# My new Purple Salamander HMPK!!! Lots of Pictures!



## ArcticRain (Aug 11, 2011)

Yesterday i went to Petco and bought a Beautiful HMPK!! At first i thought he was a Purple Butterfly, But now i know that he is a Purple Salamander! I have never seen a Betta of this color in person so i freaked out when i saw him! I just had to have him! He is really healthy and is doing good, he is just a bit stressed. He just needs some time to chill out. But i did get some good pictures of him while he was investigating his new tank! My new boy is also in need of a name! Any Name suggestions?
I plan to enter one of these pictures in the October Contest. Which one do you think i should enter?

On to the pictures! Sorry there big I tried to re-size them!


*In his Petco cup!*










*Acclimating!*










*Kissy Face!*










*In his tank!*










*More Pictures!*



















These two pictures i'm considering entering in the contest!




















Thank you for looking at my new betta!


----------



## BlueEyes (Jul 19, 2011)

He's so pretty! That's a pretty lucky find. 

Names? Hm.... you could do something regal. He looks very regal


----------



## betaguy (Sep 15, 2011)

List of names I like for him
-. Harmonica
-. Caruso
-. Bold Ruler
-.Rumple 
-. Cheiftan
-. The Prospector
-. Mr. Plum
-. Ben


----------



## betaguy (Sep 15, 2011)

^^ i like the last one the most, but the one above it is very good too.


----------



## betaguy (Sep 15, 2011)

sorry i am not just putting this in one post, but it seems most effective to get them doing something funny, since your new go look at august winner. Best picture i have ever seen.


----------



## tsukiowns (Sep 22, 2011)

Curioso- would be nice.. its curious in spanish
hey is very nice i dont like HMPK to much but he is a lovely boy.


----------



## adamxaotmic (Aug 24, 2011)

Mr. Plum for sure!
It was Mr. Plum. In the basement. With the candlestick!


----------



## LittleNibbles93 (Feb 7, 2011)

JEALOUSY. I HAS IT!

Such a pretty HMPK!!! You better hide him, I just might come and kidnap him!  He's so beautiful!!!

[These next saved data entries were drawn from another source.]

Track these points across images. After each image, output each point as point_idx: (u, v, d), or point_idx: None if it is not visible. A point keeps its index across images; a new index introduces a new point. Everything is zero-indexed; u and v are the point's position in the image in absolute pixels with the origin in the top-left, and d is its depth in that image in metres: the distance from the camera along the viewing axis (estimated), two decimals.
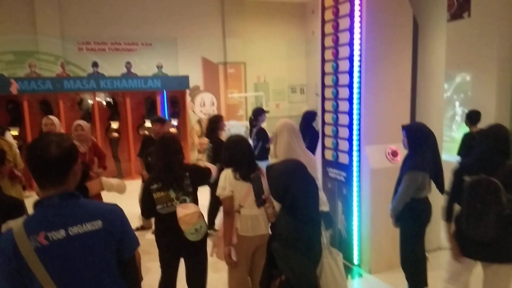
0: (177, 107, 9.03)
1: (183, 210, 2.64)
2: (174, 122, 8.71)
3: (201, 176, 2.94)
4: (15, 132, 7.35)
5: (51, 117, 4.85)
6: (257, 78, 10.29)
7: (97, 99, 8.31)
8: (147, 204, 2.75)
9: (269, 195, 2.04)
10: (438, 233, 4.18)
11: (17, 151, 4.35)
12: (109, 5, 8.79)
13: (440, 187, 3.15)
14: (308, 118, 5.92)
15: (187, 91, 8.99)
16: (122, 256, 1.51)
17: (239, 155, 2.74)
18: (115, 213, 1.52)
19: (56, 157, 1.40)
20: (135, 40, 9.10)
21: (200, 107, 9.39)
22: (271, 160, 5.18)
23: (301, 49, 10.60)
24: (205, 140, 9.29)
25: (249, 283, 2.88)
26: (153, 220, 3.06)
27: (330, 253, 1.94)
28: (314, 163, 3.11)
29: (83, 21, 8.66)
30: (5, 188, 3.50)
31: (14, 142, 5.02)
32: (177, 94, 8.96)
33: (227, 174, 2.72)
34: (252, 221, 2.74)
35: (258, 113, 5.98)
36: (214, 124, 5.26)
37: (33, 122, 7.56)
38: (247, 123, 7.81)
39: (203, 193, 3.44)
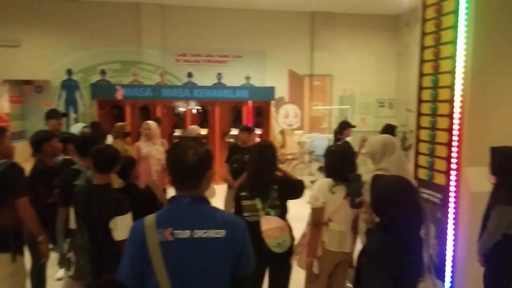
0: (262, 117, 9.25)
1: (266, 224, 2.62)
2: (258, 132, 8.92)
3: (291, 190, 2.85)
4: None
5: (149, 122, 5.27)
6: (343, 91, 10.12)
7: (189, 107, 8.87)
8: (237, 210, 2.78)
9: (366, 200, 1.96)
10: None
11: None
12: (205, 20, 9.40)
13: None
14: (389, 131, 5.58)
15: (272, 102, 9.17)
16: (238, 272, 1.50)
17: (341, 164, 2.69)
18: (240, 226, 1.52)
19: (194, 163, 1.45)
20: (226, 53, 9.58)
21: (284, 118, 9.49)
22: None
23: (392, 63, 10.19)
24: (287, 151, 9.38)
25: None
26: None
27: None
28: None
29: (182, 35, 9.36)
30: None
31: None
32: (263, 104, 9.18)
33: (322, 185, 2.69)
34: (340, 236, 2.68)
35: (344, 127, 5.84)
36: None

Its fun and so exciting when you find little treasures like him in petshops  <3 So preeettty!!!!

Okay, I'm done freaking out now. =D


----------



## sorrelhorse1 (Aug 12, 2011)

adamxaotmic said:


> Mr. Plum for sure!
> It was Mr. Plum. In the basement. With the candlestick!


+1 For sure!! Lol


----------



## Foisair (Aug 3, 2011)

He looks very much like my new guy Merlin. I'll have to put some pics up on here so you can see. He's very pretty. Congrats!
*runs off to find/take pictures*


----------



## PetchDiamond (Oct 8, 2011)

I'm from Thailand and judging by the white colored-line on his tail and fins,
I'd classify him as Salamander BUTTERFLY HMPK. I believe that's what they'd call him in Thailand. (not sure though. I'm new for Bettas too)


----------



## cajunamy (Apr 28, 2011)

He's so pretty! I love the deep purple salamanders  I have a spawn growing out right now in fact


----------



## cjayBetta (Jan 18, 2011)

OMG looove


----------



## betta lover1507 (Aug 6, 2011)

he is so pretty, i have a salamander HMPK too am not sure if he is red or blue cause he has a blue body with red fins, and of course white tipped fins


----------



## Pitluvs (Jun 22, 2011)

I would have bought him in a heartbeat! I like Ben too, simple but strong. My purple/maroon boy is Ben


----------



## ArcticRain (Aug 11, 2011)

Thank You Everyone!! 
I think i am going to name him Mr. Plum! I have also decided to enter the picture of him flaring in the contest! 
Thanks again!


----------



## SassyBetta (Aug 1, 2011)

lol professor plum !!!


----------



## Bellus Bellator (Oct 9, 2011)

> Mr. Plum for sure!
> It was Mr. Plum. In the basement. With the candlestick!


^Agree


----------



## Noemi (Jul 9, 2011)

very very beautiful  and Mr. Plum is a perfect name


----------



## FuulieQ (Jan 10, 2010)

Hey! He must be from the same line as my salamander HMPK boy from the same place. Looks like they've cleaned up their line a little - my guy has heavier iridescence and some white splotches. I do love salamander coloration, though.


----------



## purplemuffin (Aug 12, 2010)

Oh he's like a twin to my little guy!


----------



## betaguy (Sep 15, 2011)

HAPPY someone decided to go with one of my names.
i keep suggesting them on others threads and they arent acknowledged, so im happy u liked mr.plum


----------